In contrast, HHS estimates that between 20 percent and 50 percent of individual coverage purchasers will be eligible for medical loss ratio rebates in the range of $160 by August 2012.
Medical loss ratio regulation may reduce the range of products offered in the market. As medical loss ratios are computed across the entire mix of small group or large group products that a carrier writes in a given state, carriers may decide to eliminate products with low medical loss ratios that pull down the average ratio in the state.
While the surviving products are likely to have a higher percentage of premium going to clinical care and "activities to improve health care quality," those products may also have overall higher premium rates.
Typically, employees pay a portion of employer-provided health premiums. The HHS regulations provide that a medical loss ratio rebate must be allocated between the employer and its employees based on the percentage of the total premium paid by the employer and each employee.
Frequently, the insurer will not have information on the contribution made by each employee covered under a group policy. The regulations permit the insurer to enter into an agreement with the employer to distribute the rebate to its employees and provide the required documentation to the insurer. However, the insurer will remain liable for the rebate payments if the employer does not perform.

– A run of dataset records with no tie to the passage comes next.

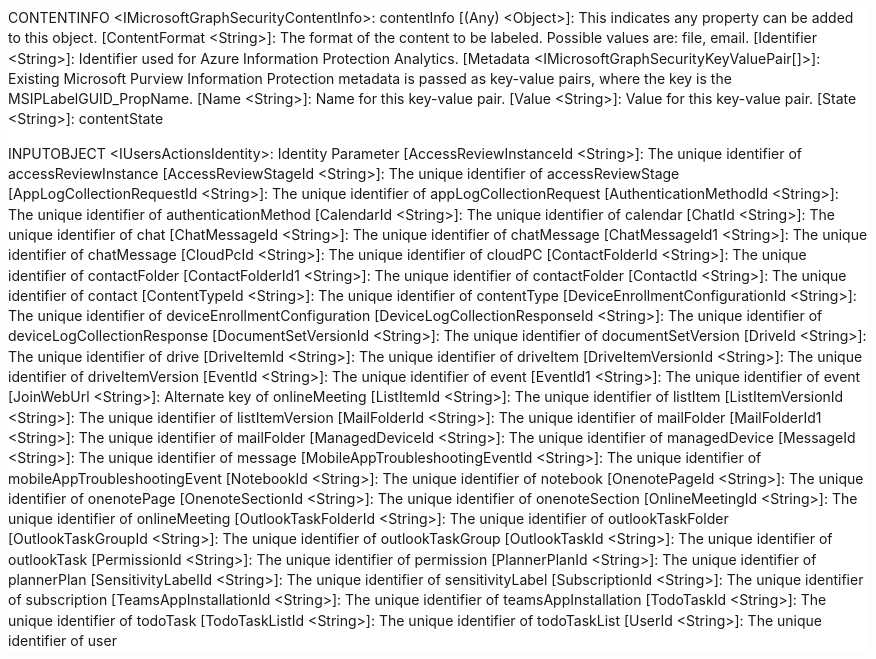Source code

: CONTENTINFO \<IMicrosoftGraphSecurityContentInfo\>: contentInfo
  \[(Any) \<Object\>\]: This indicates any property can be added to this object.
  \[ContentFormat \<String\>\]: The format of the content to be labeled.
Possible values are: file, email.
  \[Identifier \<String\>\]: Identifier used for Azure Information Protection Analytics.
  \[Metadata \<IMicrosoftGraphSecurityKeyValuePair\[\]\>\]: Existing Microsoft Purview Information Protection metadata is passed as key-value pairs, where the key is the MSIPLabelGUID_PropName.
    \[Name \<String\>\]: Name for this key-value pair.
    \[Value \<String\>\]: Value for this key-value pair.
  \[State \<String\>\]: contentState

INPUTOBJECT \<IUsersActionsIdentity\>: Identity Parameter
  \[AccessReviewInstanceId \<String\>\]: The unique identifier of accessReviewInstance
  \[AccessReviewStageId \<String\>\]: The unique identifier of accessReviewStage
  \[AppLogCollectionRequestId \<String\>\]: The unique identifier of appLogCollectionRequest
  \[AuthenticationMethodId \<String\>\]: The unique identifier of authenticationMethod
  \[CalendarId \<String\>\]: The unique identifier of calendar
  \[ChatId \<String\>\]: The unique identifier of chat
  \[ChatMessageId \<String\>\]: The unique identifier of chatMessage
  \[ChatMessageId1 \<String\>\]: The unique identifier of chatMessage
  \[CloudPcId \<String\>\]: The unique identifier of cloudPC
  \[ContactFolderId \<String\>\]: The unique identifier of contactFolder
  \[ContactFolderId1 \<String\>\]: The unique identifier of contactFolder
  \[ContactId \<String\>\]: The unique identifier of contact
  \[ContentTypeId \<String\>\]: The unique identifier of contentType
  \[DeviceEnrollmentConfigurationId \<String\>\]: The unique identifier of deviceEnrollmentConfiguration
  \[DeviceLogCollectionResponseId \<String\>\]: The unique identifier of deviceLogCollectionResponse
  \[DocumentSetVersionId \<String\>\]: The unique identifier of documentSetVersion
  \[DriveId \<String\>\]: The unique identifier of drive
  \[DriveItemId \<String\>\]: The unique identifier of driveItem
  \[DriveItemVersionId \<String\>\]: The unique identifier of driveItemVersion
  \[EventId \<String\>\]: The unique identifier of event
  \[EventId1 \<String\>\]: The unique identifier of event
  \[JoinWebUrl \<String\>\]: Alternate key of onlineMeeting
  \[ListItemId \<String\>\]: The unique identifier of listItem
  \[ListItemVersionId \<String\>\]: The unique identifier of listItemVersion
  \[MailFolderId \<String\>\]: The unique identifier of mailFolder
  \[MailFolderId1 \<String\>\]: The unique identifier of mailFolder
  \[ManagedDeviceId \<String\>\]: The unique identifier of managedDevice
  \[MessageId \<String\>\]: The unique identifier of message
  \[MobileAppTroubleshootingEventId \<String\>\]: The unique identifier of mobileAppTroubleshootingEvent
  \[NotebookId \<String\>\]: The unique identifier of notebook
  \[OnenotePageId \<String\>\]: The unique identifier of onenotePage
  \[OnenoteSectionId \<String\>\]: The unique identifier of onenoteSection
  \[OnlineMeetingId \<String\>\]: The unique identifier of onlineMeeting
  \[OutlookTaskFolderId \<String\>\]: The unique identifier of outlookTaskFolder
  \[OutlookTaskGroupId \<String\>\]: The unique identifier of outlookTaskGroup
  \[OutlookTaskId \<String\>\]: The unique identifier of outlookTask
  \[PermissionId \<String\>\]: The unique identifier of permission
  \[PlannerPlanId \<String\>\]: The unique identifier of plannerPlan
  \[SensitivityLabelId \<String\>\]: The unique identifier of sensitivityLabel
  \[SubscriptionId \<String\>\]: The unique identifier of subscription
  \[TeamsAppInstallationId \<String\>\]: The unique identifier of teamsAppInstallation
  \[TodoTaskId \<String\>\]: The unique identifier of todoTask
  \[TodoTaskListId \<String\>\]: The unique identifier of todoTaskList
  \[UserId \<String\>\]: The unique identifier of user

The law bans annual limits on healthcare coverage. Under HHS regulations, the law's ban on annual benefits limits will be phased in between 2010 and 2014. The minimum permissible limit for plans with inception or renewal dates between Sept. 23, 2010 and Sept. 22, 2011 is $750,000. A number of employers with part-time, seasonal or transient employees offer "minimed" policies, with annual limits lower, sometimes substantially lower, than the PPACA requirements.
HHS will grant waivers from the minimum annual limit requirements for minimed coverage if imposing the minimum annual benefit requirements would result in a significant increase in premiums or a decrease in access to benefits. More than 200 waivers for employers with policies covering between 1 million and 1.5 million people have been granted.
While it has granted a substantial number of minimed waivers, HHS requires that carriers issuing minimed plans inform current and prospective insureds that their coverage does not meet the minimum limits and has received a waiver.
HHS has also prohibited carriers from issuing new minimed products, except where they are required to issue a limited benefit policy by state law or where a "grandfathered" minimed plan changes carrier.